SINGER, SONGWRITER, ACTOR
Kris Kristofferson is an Air Force Brat. His father was an USAF Major General. This was recently confirmed by the Air Force History Support Office Library: Vicky Crone, Librarian, Air Force History Support Office. Library firstname.lastname@example.org
He graduated in 1954 from San Mateo HS in San Mateo, California. It is unknown if he attended any schools overseas.
He has often mentioned being a military brat and it is mentioned on the liner notes of one of his albums that he was: “born into a military family in Brownsville, Texas, in 1936.”
The following quote from Kristofferson is from an interview published in the Sept. 1991 issue of the magazine “The Progressive”, pp.35-38: “….I grew up in a military background. One grandfather was a colonel in the Army, had his eye put out with a spear in the Philippine insurrection. The other one, before he came to this country, was in the Swedish army. My father was major-general in the Air Force, served in WWII and Korea. The military was for me and my brother, you know, just a fact of life. When I graduated I got my commission in the Army but got deferred to go over to Oxford [as a Rhodes scholar]. Afterwards, I was a helicopter pilot in Germany….In 1965 I volunteered for Vietnam–and was turned down. They told me I was going to be assigned to West Point to teach English. I decided to get out and go to Nashville instead….”
Kris Kristofferson, a Hall of Fame singer-songwriter, actor, and political activist, was born in 1936 in Brownsville, Tex., just over the border from Matamoros, Mexico. He spoke Spanish before English, and much of his music still carries the sentiments of the bordertowns. The son of an Air Force officer, Kristofferson spent his youth moving around the country wherever his father was assigned, finally finishing high school in San Mateo, California.
This life-in-motion style has never left him. He has clocked well over a million miles on his tour bus since 1970, when his songs, “Me and Bobby McGee,” “Help Me Make It Through The Night,” “For The Good Times,” “Loving Her Was Easier,” and “Why Me,” to name a few, made him sought performer.
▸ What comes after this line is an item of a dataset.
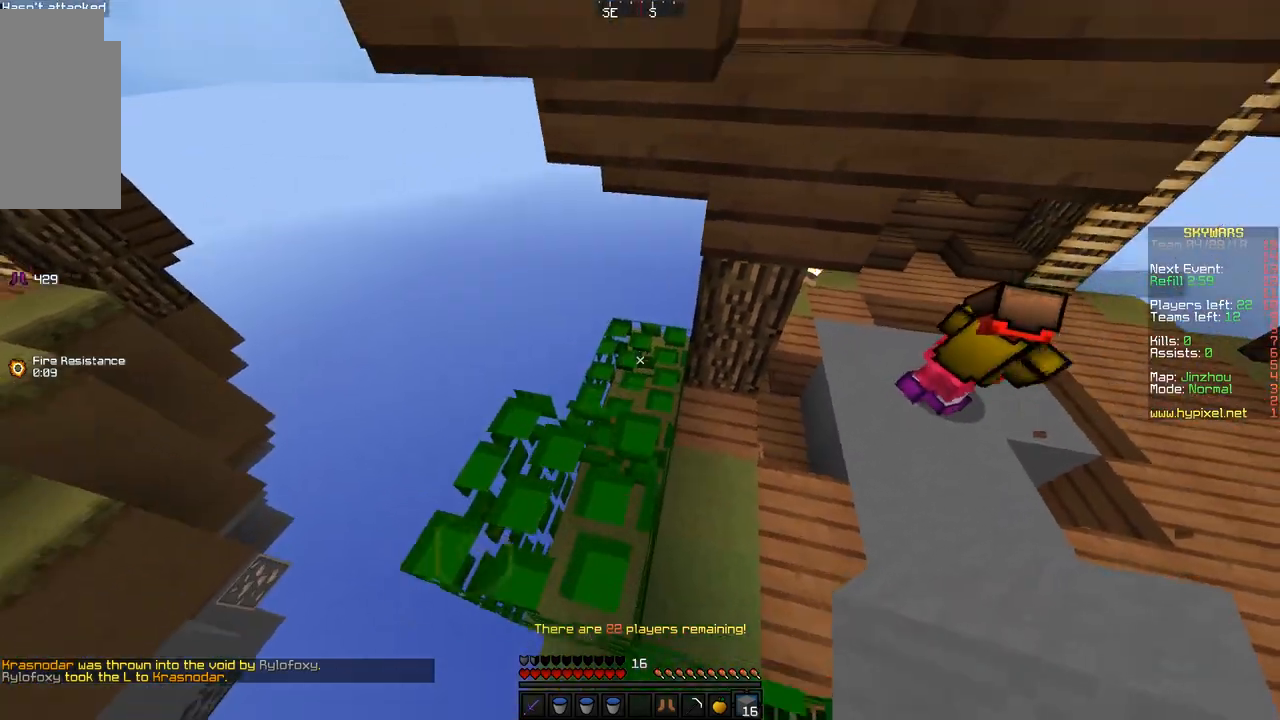
{"keys": ["d"], "mouse": [], "events": [[50, "w", "up"], [100, "mouse_right", "down"], [183, "mouse_right", "up"], [250, "mouse_right", "down"], [250, "s", "down"], [300, "d", "down"], [350, "mouse_right", "up"], [500, "s", "up"]]}
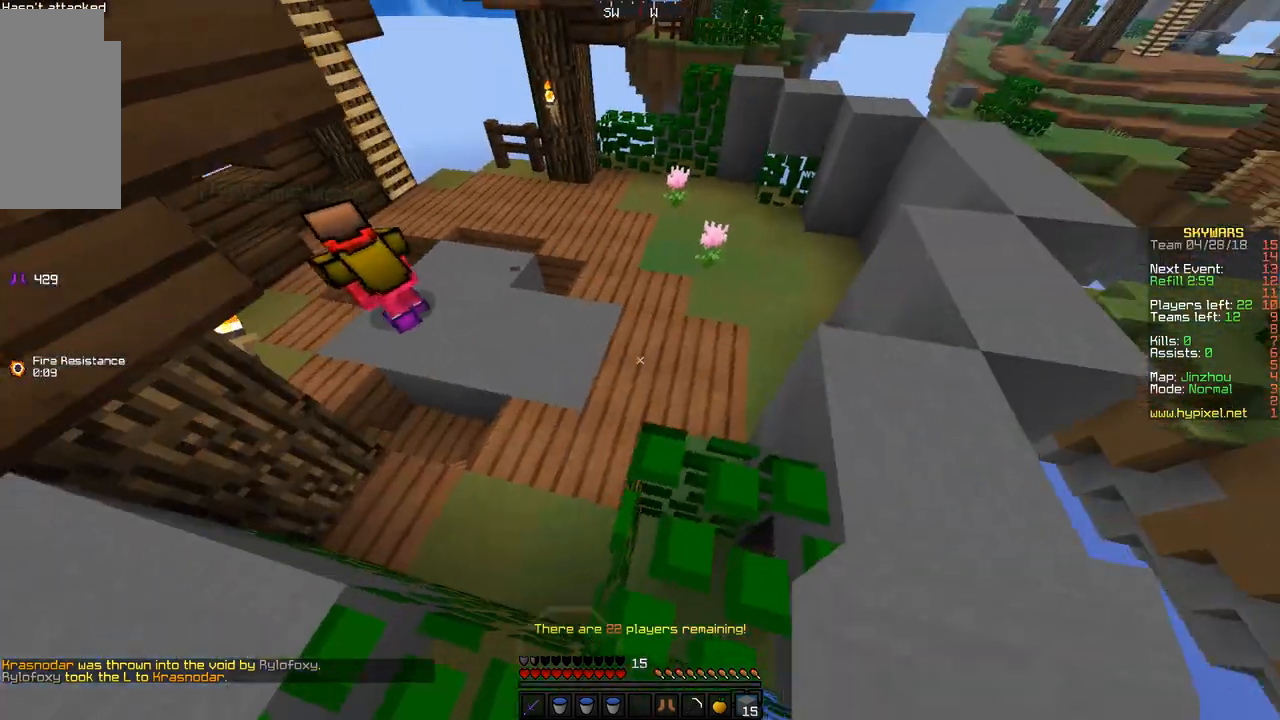
{"keys": ["d", "w"], "mouse": [], "events": [[150, "w", "down"]]}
Kristofferson has toured several months a year for the last 20 years, most recently as one of The Highwaymen with longtime friends Willie Nelson, Johnny Cash, and Waylon Jennings.
Kristofferson was a creative literature major at Pomona College and received a Rhodes Scholarship in 1958. At Oxford University, he studied William Blake, but Never abandoned his lifelong admiration of the down-home poet of country music, Hank Williams.
After a stint as an Army pilot, he declined a teaching post at West Point and moved to Nashville to pursue a writing career and a foothold in the country music scene. He worked various odd jobs, including janitor at Columbia Studios, bartender, and helicopter pilot ferrying workers and executives back and forth to the Gulf oil rigs.
Stardom arrived in 1970, when he received the Songwriter of the Year Award and his now-classic song “Sunday Morning Coming Down” won Country Music Song of the Year. He has since been inducted into the Songwriter’s Hall of Fame and his songs have been recorded by hundreds of major artists.
Kristofferson simultaneously launched an acting career, starring in his first major motion picture in 1971. His film credits include “Alice Doesn’t Live Here Anymore,” “A Star is Born,” in which he co-starred with Barbara Streisand, and, most recently, the highly acclaimed independent 1996 film “Lone Star.” He received a Golden Globe Award for Best Actor for his portrayal of a declining rock superstar in “A Star is Born.”